(Camera calibration parameters)

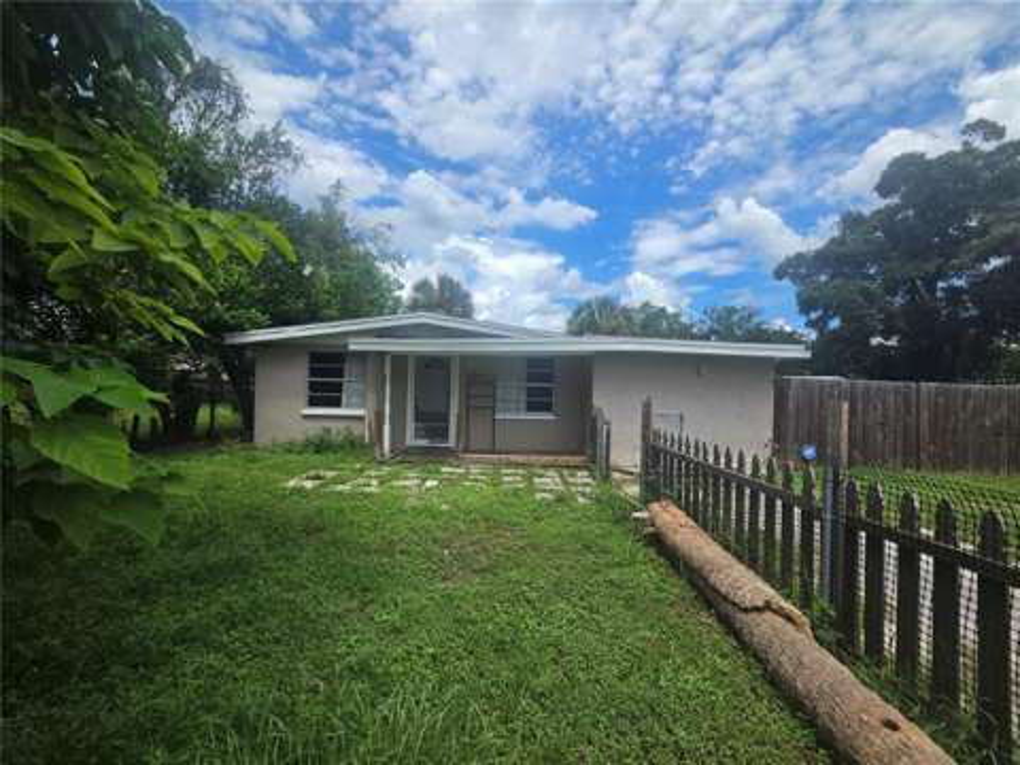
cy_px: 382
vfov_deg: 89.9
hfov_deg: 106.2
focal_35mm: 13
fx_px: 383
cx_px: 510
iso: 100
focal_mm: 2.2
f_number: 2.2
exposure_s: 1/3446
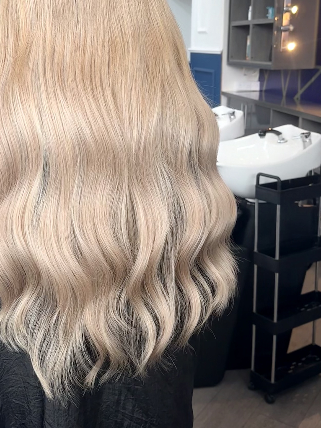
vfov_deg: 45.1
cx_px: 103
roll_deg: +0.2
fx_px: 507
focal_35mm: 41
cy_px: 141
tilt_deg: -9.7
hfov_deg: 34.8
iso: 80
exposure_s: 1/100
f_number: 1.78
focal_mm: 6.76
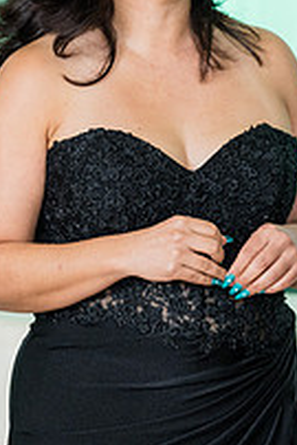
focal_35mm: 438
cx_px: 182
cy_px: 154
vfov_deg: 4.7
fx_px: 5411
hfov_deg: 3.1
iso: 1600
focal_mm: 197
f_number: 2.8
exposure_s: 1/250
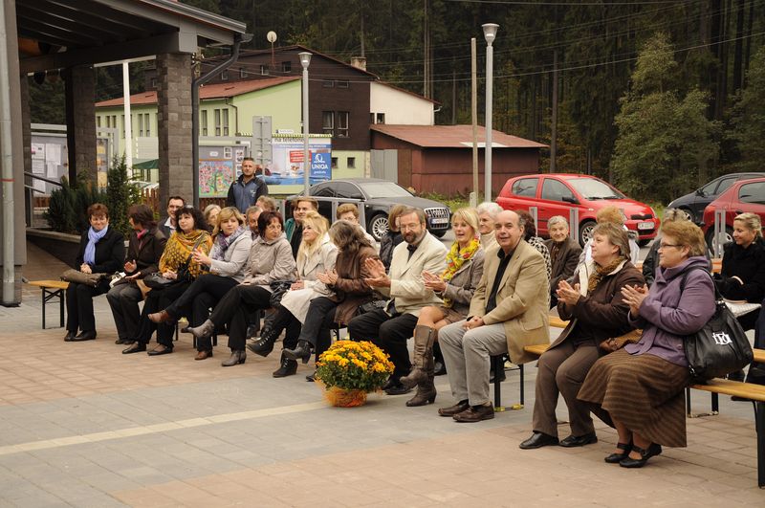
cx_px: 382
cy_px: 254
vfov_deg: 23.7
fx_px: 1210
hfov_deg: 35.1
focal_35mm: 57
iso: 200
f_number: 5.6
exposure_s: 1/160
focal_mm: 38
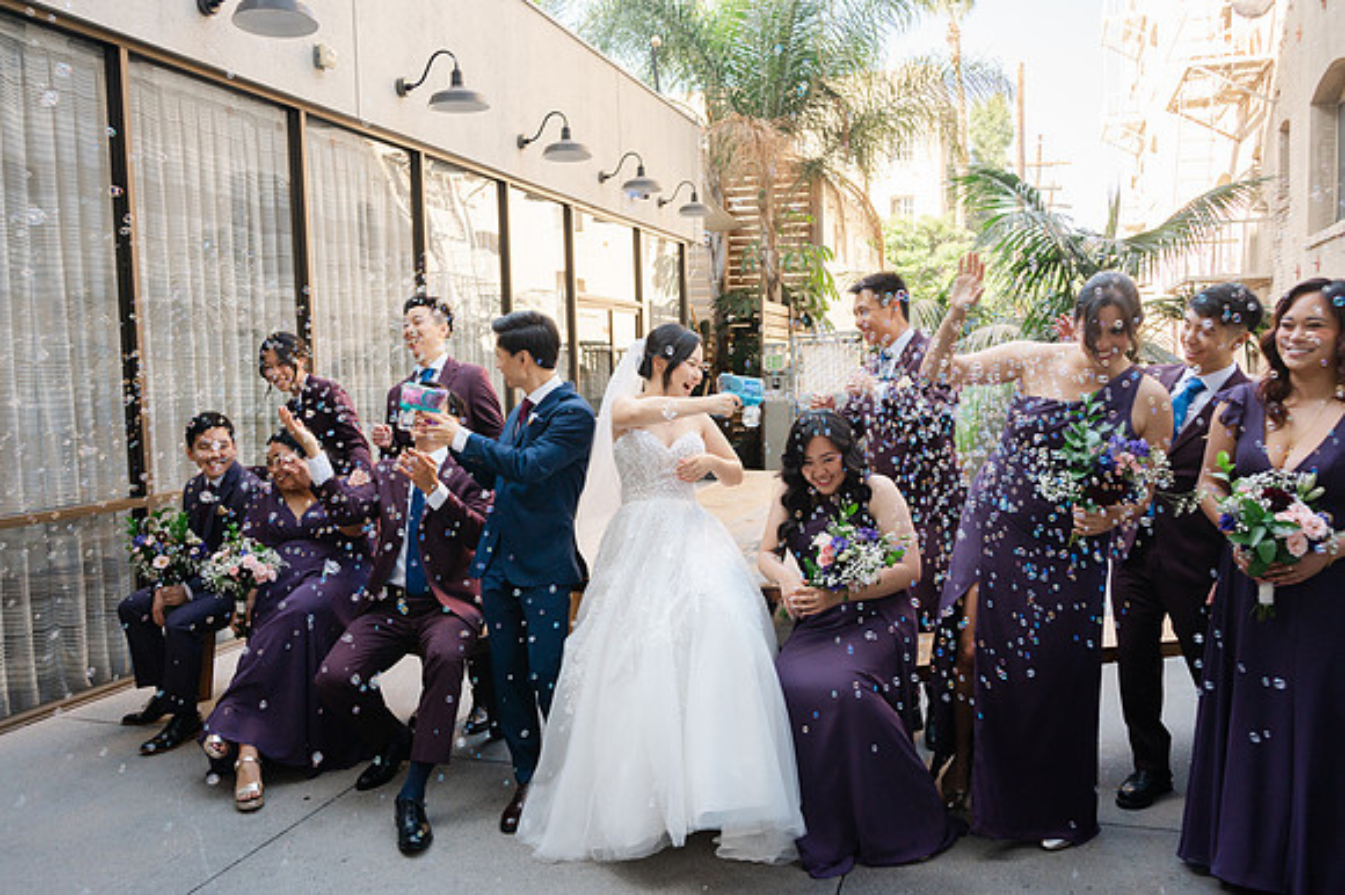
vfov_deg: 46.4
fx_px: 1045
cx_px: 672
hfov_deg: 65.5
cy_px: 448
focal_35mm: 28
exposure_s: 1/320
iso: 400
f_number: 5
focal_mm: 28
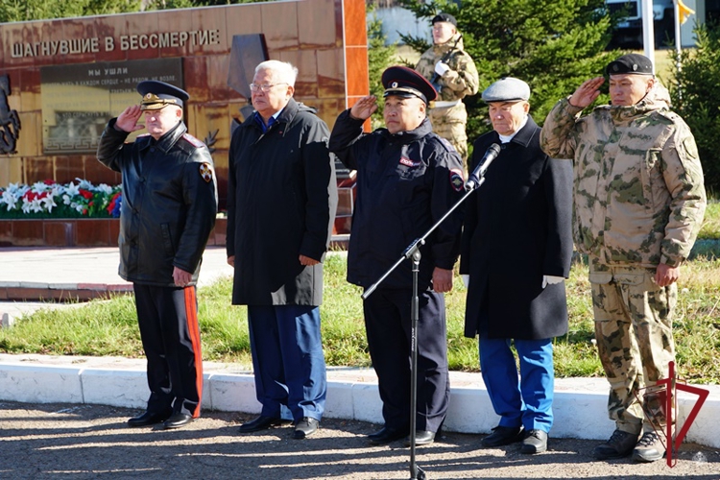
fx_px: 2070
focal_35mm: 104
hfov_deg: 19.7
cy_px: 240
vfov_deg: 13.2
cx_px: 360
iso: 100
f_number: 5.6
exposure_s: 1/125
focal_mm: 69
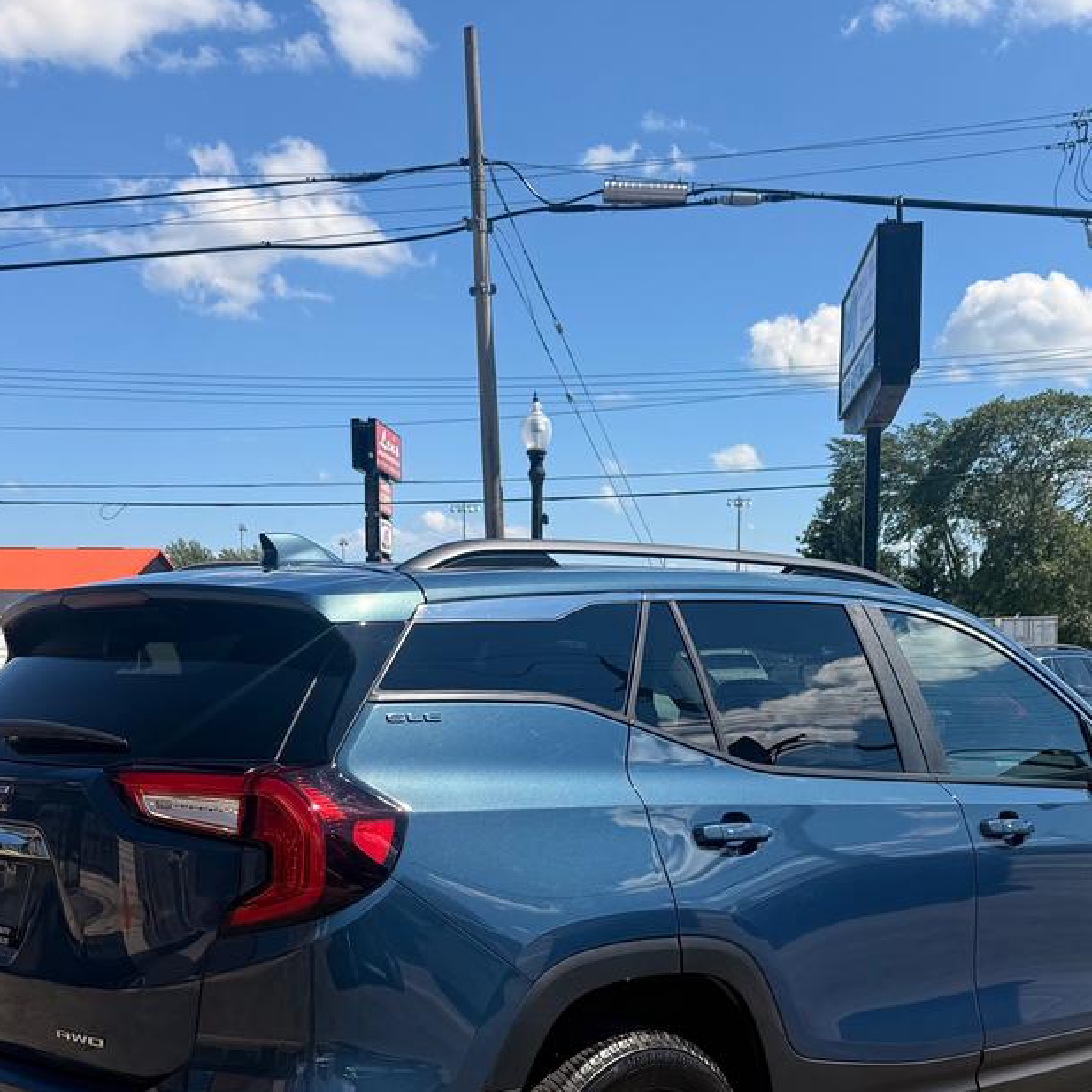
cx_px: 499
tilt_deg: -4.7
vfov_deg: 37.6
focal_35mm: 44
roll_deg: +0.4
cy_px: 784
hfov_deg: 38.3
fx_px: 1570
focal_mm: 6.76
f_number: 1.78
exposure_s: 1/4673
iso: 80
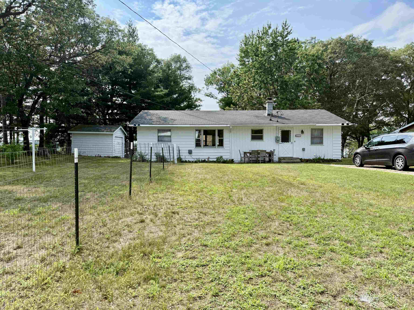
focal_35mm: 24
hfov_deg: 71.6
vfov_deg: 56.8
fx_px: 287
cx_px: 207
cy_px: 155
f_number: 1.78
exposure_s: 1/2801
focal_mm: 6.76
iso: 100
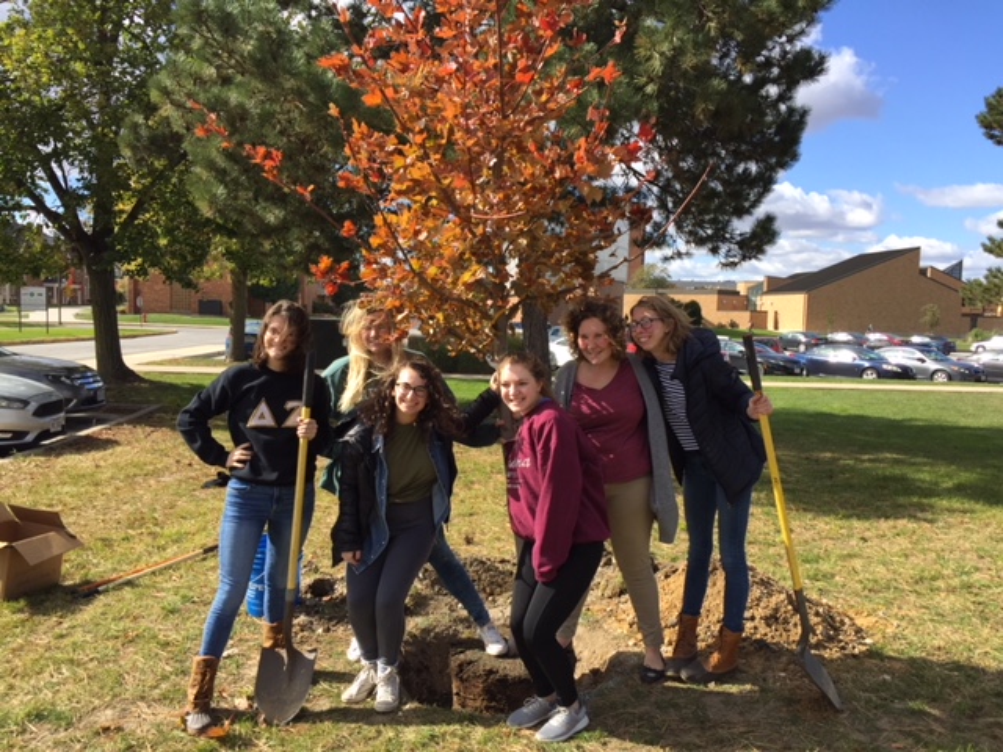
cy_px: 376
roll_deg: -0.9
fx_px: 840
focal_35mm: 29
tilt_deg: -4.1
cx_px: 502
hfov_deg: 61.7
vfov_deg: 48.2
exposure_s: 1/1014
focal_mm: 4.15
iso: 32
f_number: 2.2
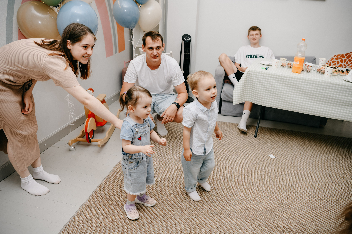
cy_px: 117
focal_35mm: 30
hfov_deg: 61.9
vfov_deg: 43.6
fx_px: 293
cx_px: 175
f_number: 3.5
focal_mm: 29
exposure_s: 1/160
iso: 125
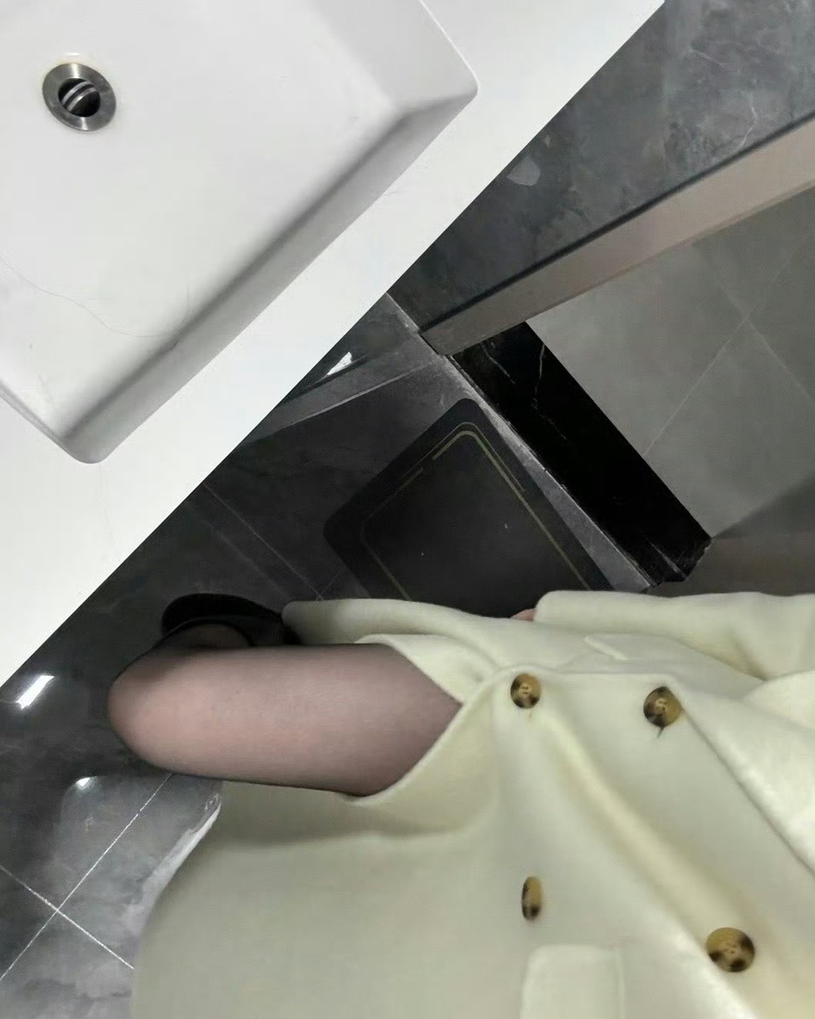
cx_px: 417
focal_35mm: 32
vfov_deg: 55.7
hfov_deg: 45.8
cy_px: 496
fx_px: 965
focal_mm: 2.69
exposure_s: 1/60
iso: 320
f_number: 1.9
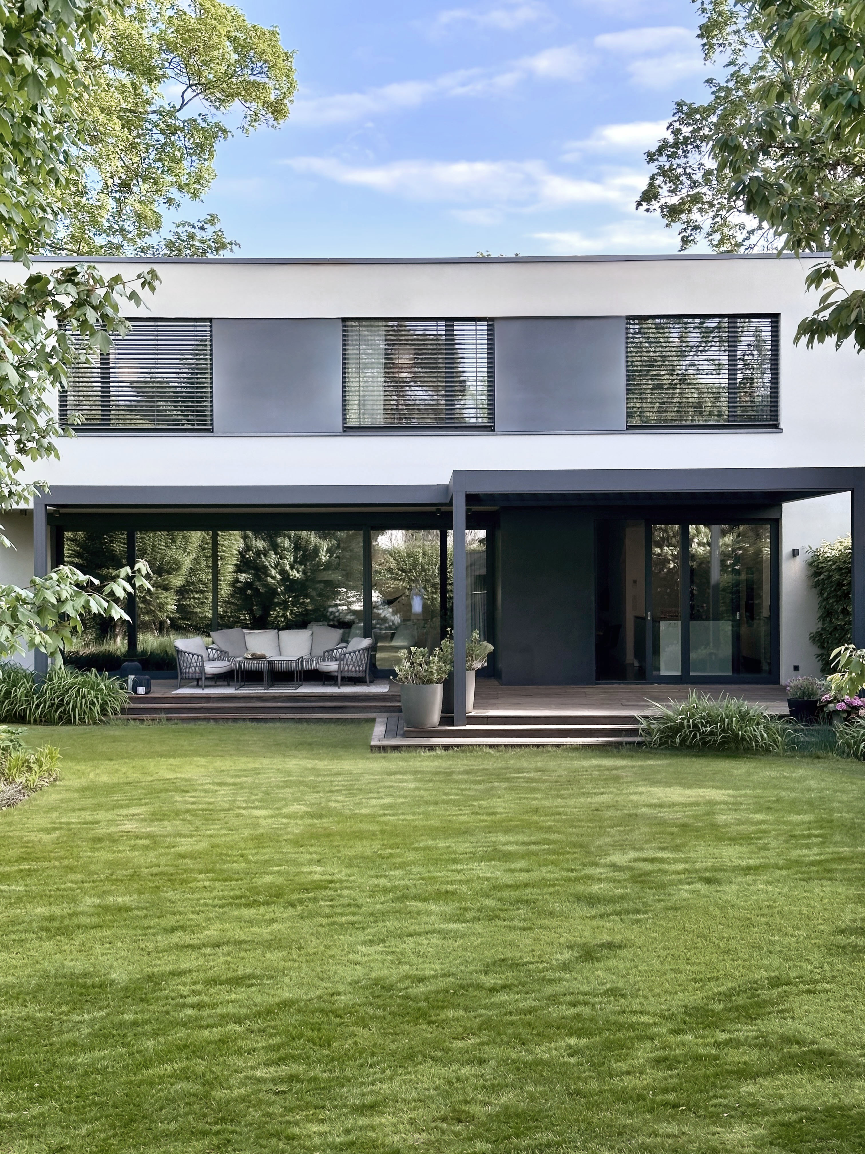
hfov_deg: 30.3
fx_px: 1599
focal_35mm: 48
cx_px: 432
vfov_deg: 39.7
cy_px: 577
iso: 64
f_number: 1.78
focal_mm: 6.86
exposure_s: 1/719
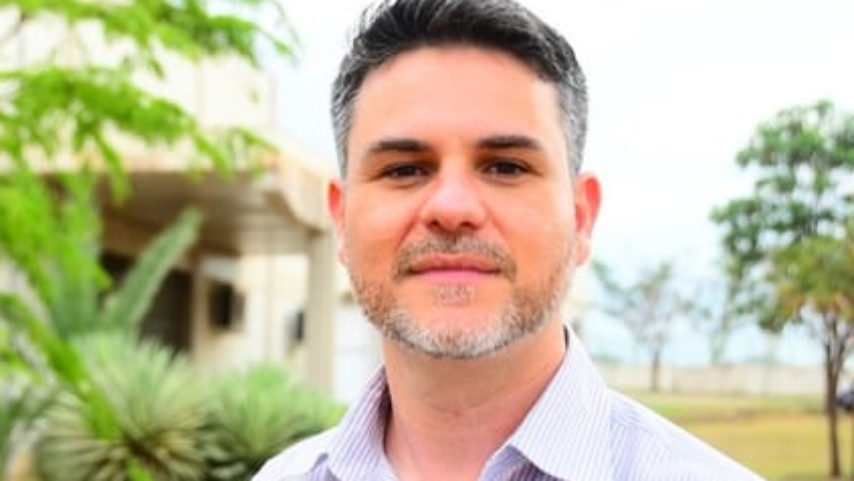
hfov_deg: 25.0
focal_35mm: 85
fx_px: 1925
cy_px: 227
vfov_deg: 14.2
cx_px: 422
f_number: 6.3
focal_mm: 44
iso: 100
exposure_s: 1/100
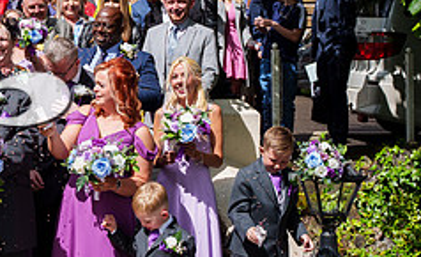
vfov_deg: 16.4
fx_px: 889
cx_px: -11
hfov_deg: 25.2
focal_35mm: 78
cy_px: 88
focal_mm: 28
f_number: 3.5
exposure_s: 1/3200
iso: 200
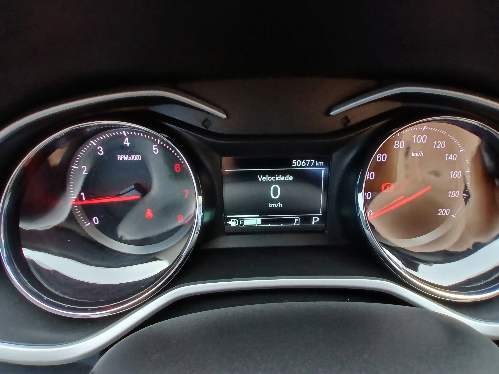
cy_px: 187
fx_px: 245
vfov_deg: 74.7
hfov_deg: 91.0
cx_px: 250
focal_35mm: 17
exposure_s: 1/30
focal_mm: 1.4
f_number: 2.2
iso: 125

* _What to do_
Type out the data above once more, exactly, with no images included.

* _Finished task_
cy_px: 382
vfov_deg: 89.9
hfov_deg: 106.2
focal_35mm: 13
fx_px: 383
cx_px: 510
iso: 100
focal_mm: 2.2
f_number: 2.2
exposure_s: 1/3446
vfov_deg: 45.1
cx_px: 103
roll_deg: +0.2
fx_px: 507
focal_35mm: 41
cy_px: 141
tilt_deg: -9.7
hfov_deg: 34.8
iso: 80
exposure_s: 1/100
f_number: 1.78
focal_mm: 6.76
focal_35mm: 438
cx_px: 182
cy_px: 154
vfov_deg: 4.7
fx_px: 5411
hfov_deg: 3.1
iso: 1600
focal_mm: 197
f_number: 2.8
exposure_s: 1/250
cx_px: 382
cy_px: 254
vfov_deg: 23.7
fx_px: 1210
hfov_deg: 35.1
focal_35mm: 57
iso: 200
f_number: 5.6
exposure_s: 1/160
focal_mm: 38
vfov_deg: 46.4
fx_px: 1045
cx_px: 672
hfov_deg: 65.5
cy_px: 448
focal_35mm: 28
exposure_s: 1/320
iso: 400
f_number: 5
focal_mm: 28
fx_px: 2070
focal_35mm: 104
hfov_deg: 19.7
cy_px: 240
vfov_deg: 13.2
cx_px: 360
iso: 100
f_number: 5.6
exposure_s: 1/125
focal_mm: 69
cx_px: 499
tilt_deg: -4.7
vfov_deg: 37.6
focal_35mm: 44
roll_deg: +0.4
cy_px: 784
hfov_deg: 38.3
fx_px: 1570
focal_mm: 6.76
f_number: 1.78
exposure_s: 1/4673
iso: 80
focal_35mm: 24
hfov_deg: 71.6
vfov_deg: 56.8
fx_px: 287
cx_px: 207
cy_px: 155
f_number: 1.78
exposure_s: 1/2801
focal_mm: 6.76
iso: 100
cy_px: 376
roll_deg: -0.9
fx_px: 840
focal_35mm: 29
tilt_deg: -4.1
cx_px: 502
hfov_deg: 61.7
vfov_deg: 48.2
exposure_s: 1/1014
focal_mm: 4.15
iso: 32
f_number: 2.2
cy_px: 117
focal_35mm: 30
hfov_deg: 61.9
vfov_deg: 43.6
fx_px: 293
cx_px: 175
f_number: 3.5
focal_mm: 29
exposure_s: 1/160
iso: 125
cx_px: 417
focal_35mm: 32
vfov_deg: 55.7
hfov_deg: 45.8
cy_px: 496
fx_px: 965
focal_mm: 2.69
exposure_s: 1/60
iso: 320
f_number: 1.9
hfov_deg: 30.3
fx_px: 1599
focal_35mm: 48
cx_px: 432
vfov_deg: 39.7
cy_px: 577
iso: 64
f_number: 1.78
focal_mm: 6.86
exposure_s: 1/719
hfov_deg: 25.0
focal_35mm: 85
fx_px: 1925
cy_px: 227
vfov_deg: 14.2
cx_px: 422
f_number: 6.3
focal_mm: 44
iso: 100
exposure_s: 1/100
vfov_deg: 16.4
fx_px: 889
cx_px: -11
hfov_deg: 25.2
focal_35mm: 78
cy_px: 88
focal_mm: 28
f_number: 3.5
exposure_s: 1/3200
iso: 200
cy_px: 187
fx_px: 245
vfov_deg: 74.7
hfov_deg: 91.0
cx_px: 250
focal_35mm: 17
exposure_s: 1/30
focal_mm: 1.4
f_number: 2.2
iso: 125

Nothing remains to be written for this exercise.